Melville, soldat
Longtemps, le réalisateur de « L’armée des ombres » a caché ses activités dans la Résistance. Pourquoi ? Les archives de la Défense éclairent ce mystère.
Fin mars, une révolution tranquille a secoué le ministère de la Défense : sa direction des archives a décidé de rendre accessibles ses fonds sur la Seconde Guerre mondiale. Cinq cents mètres de rayonnages hérités de l’ex-Direction générale de la sécurité extérieure offerts au public.

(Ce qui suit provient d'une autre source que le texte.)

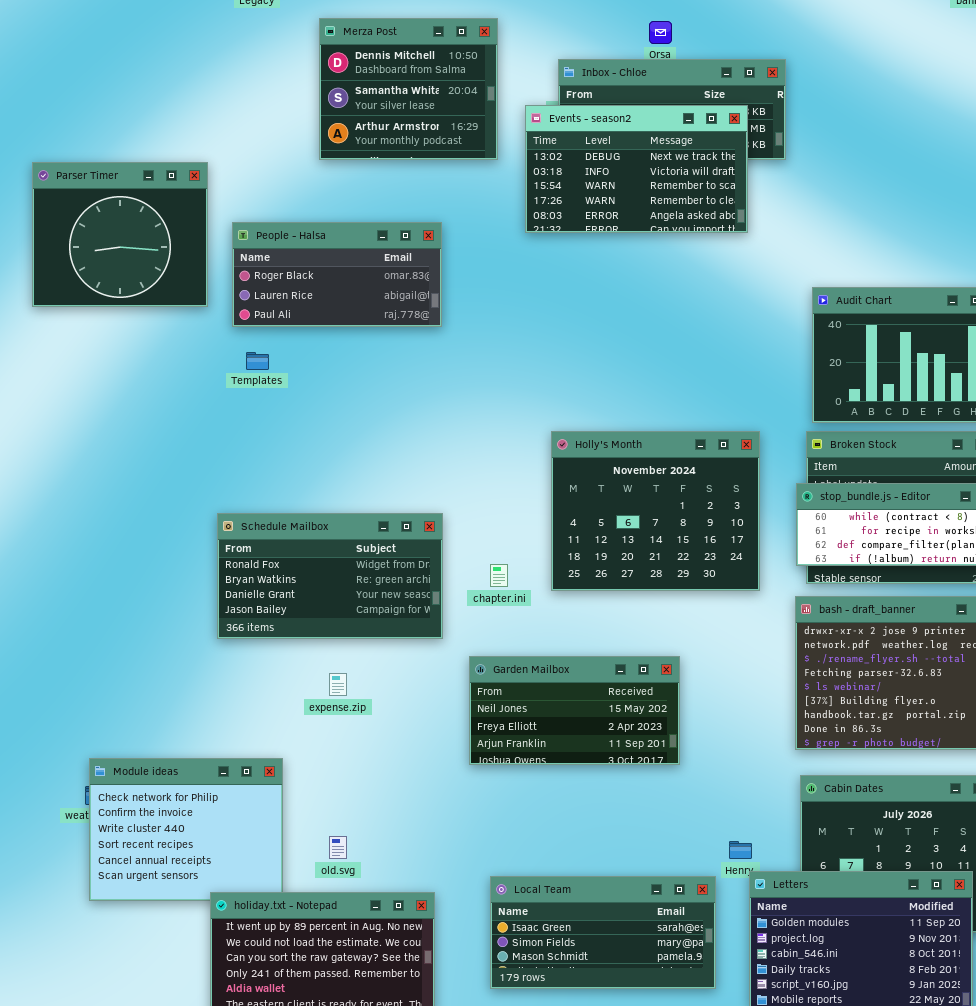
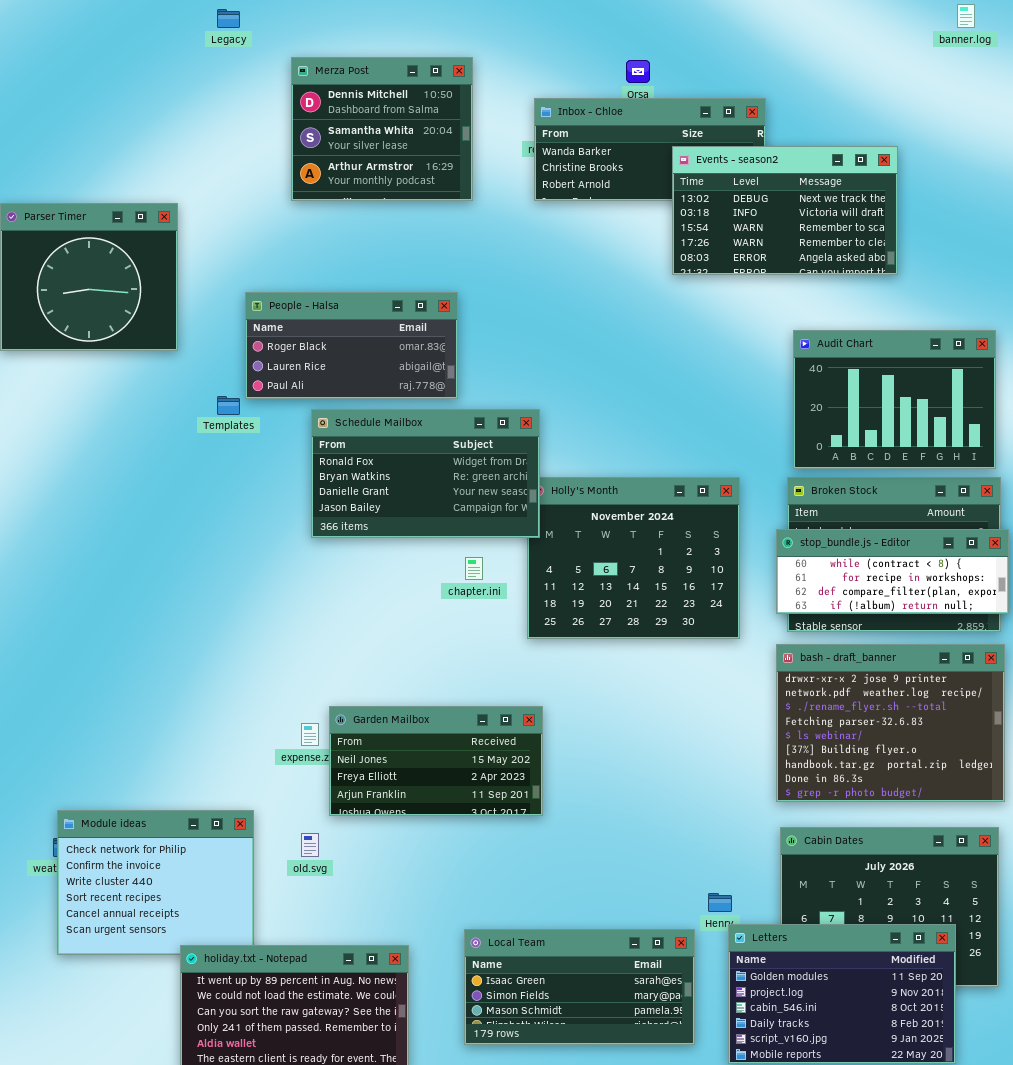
Events - season2: [525,105,748,233] -> [672,146,898,275], moved
People - Halsa: [232,222,442,327] -> [245,292,458,399], moved
Schedule Mailbox: [217,513,443,639] -> [311,409,540,538], moved
chapter.ini: [490,564,508,587] -> [465,557,483,580], moved
Garden Mailbox: [469,656,680,765] -> [329,706,543,816], moved
old.svg: [329,836,347,859] -> [301,833,319,857], moved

Dans ce tas d’or historique, une pépite : le procès-verbal d’un interrogatoire mené à Londres par le contreespionnage du Bureau central de renseignements et d’action (BCRA) de la France libre. Dans le rôle du questionné, un Français de 25 ans, Jean-Pierre Grumbach, qui se fait déjà appeler Melville. Pourquoi cet interrogatoire ? On est le 13 août 1943 et Melville veut s’engager. Mais le BCRA, avant de l’accepter, souhaite vérifier qui il est et connaître ses activités depuis 1940.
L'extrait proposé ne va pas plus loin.